↓

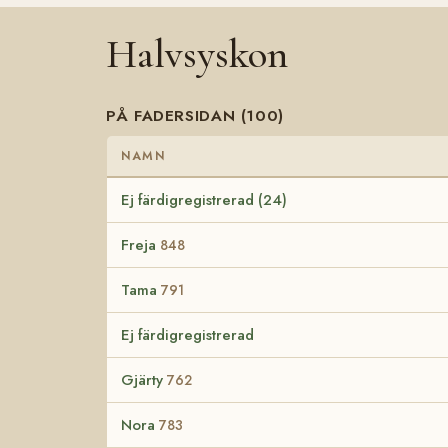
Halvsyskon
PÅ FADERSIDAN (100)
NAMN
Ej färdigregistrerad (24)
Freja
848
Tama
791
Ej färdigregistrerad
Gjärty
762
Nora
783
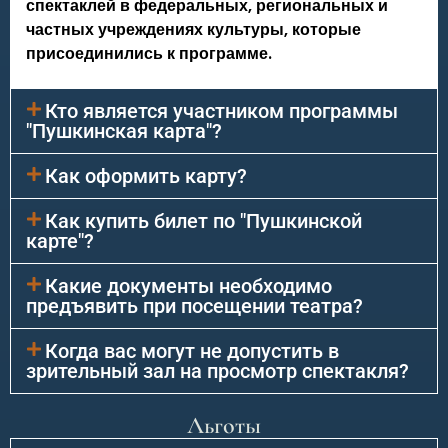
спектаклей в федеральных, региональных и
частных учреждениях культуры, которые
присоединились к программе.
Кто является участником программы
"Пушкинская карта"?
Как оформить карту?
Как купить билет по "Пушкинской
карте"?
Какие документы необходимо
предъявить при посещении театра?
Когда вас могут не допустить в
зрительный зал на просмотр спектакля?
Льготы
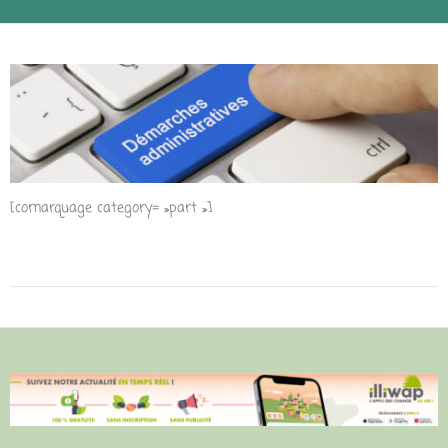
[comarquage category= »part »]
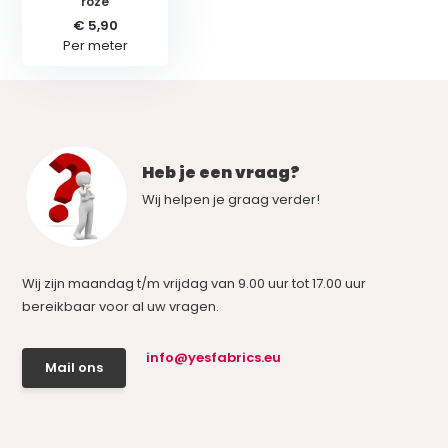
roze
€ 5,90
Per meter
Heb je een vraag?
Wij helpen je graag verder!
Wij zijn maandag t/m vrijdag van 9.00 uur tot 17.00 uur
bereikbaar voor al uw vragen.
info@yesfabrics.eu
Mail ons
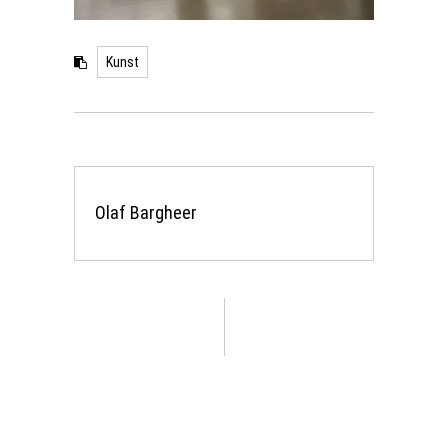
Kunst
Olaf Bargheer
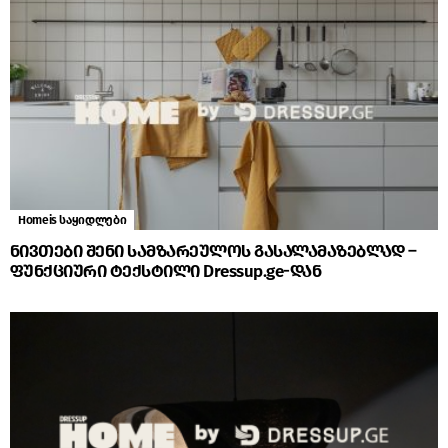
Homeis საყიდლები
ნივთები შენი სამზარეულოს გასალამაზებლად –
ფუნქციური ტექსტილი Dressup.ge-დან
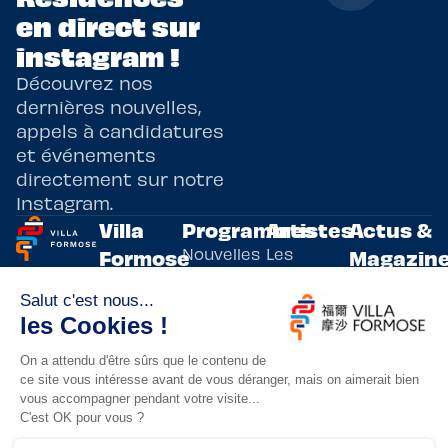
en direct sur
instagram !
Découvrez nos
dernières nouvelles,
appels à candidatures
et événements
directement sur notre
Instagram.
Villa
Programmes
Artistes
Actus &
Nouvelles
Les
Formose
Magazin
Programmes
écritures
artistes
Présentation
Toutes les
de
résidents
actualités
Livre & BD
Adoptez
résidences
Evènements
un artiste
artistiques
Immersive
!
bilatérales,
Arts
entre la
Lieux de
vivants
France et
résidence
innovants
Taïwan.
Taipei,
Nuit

↑

## WHAT NEEDS TO BE DONE
Return the complete data unchanged and include none of the pictures.

## SOLUTION FOR THIS PROBLEM
Halvsyskon
PÅ FADERSIDAN (100)
NAMN
Ej färdigregistrerad (24)
Freja
848
Tama
791
Ej färdigregistrerad
Gjärty
762
Nora
783
спектаклей в федеральных, региональных и
частных учреждениях культуры, которые
присоединились к программе.
Кто является участником программы
"Пушкинская карта"?
Как оформить карту?
Как купить билет по "Пушкинской
карте"?
Какие документы необходимо
предъявить при посещении театра?
Когда вас могут не допустить в
зрительный зал на просмотр спектакля?
Льготы
[comarquage category= »part »]
roze
€ 5,90
Per meter
Heb je een vraag?
Wij helpen je graag verder!
Wij zijn maandag t/m vrijdag van 9.00 uur tot 17.00 uur
bereikbaar voor al uw vragen.
info@yesfabrics.eu
Mail ons
Kunst
Olaf Bargheer
Homeis საყიდლები
ნივთები შენი სამზარეულოს გასალამაზებლად –
ფუნქციური ტექსტილი Dressup.ge-დან
en direct sur
instagram !
Découvrez nos
dernières nouvelles,
appels à candidatures
et événements
directement sur notre
Instagram.
Villa
Programmes
Artistes
Actus &
Nouvelles
Les
Formose
Magazin
Programmes
écritures
artistes
Présentation
Toutes les
de
résidents
actualités
Livre & BD
Adoptez
résidences
Evènements
un artiste
artistiques
Immersive
!
bilatérales,
Arts
entre la
Lieux de
vivants
France et
résidence
innovants
Taïwan.
Taipei,
Nuit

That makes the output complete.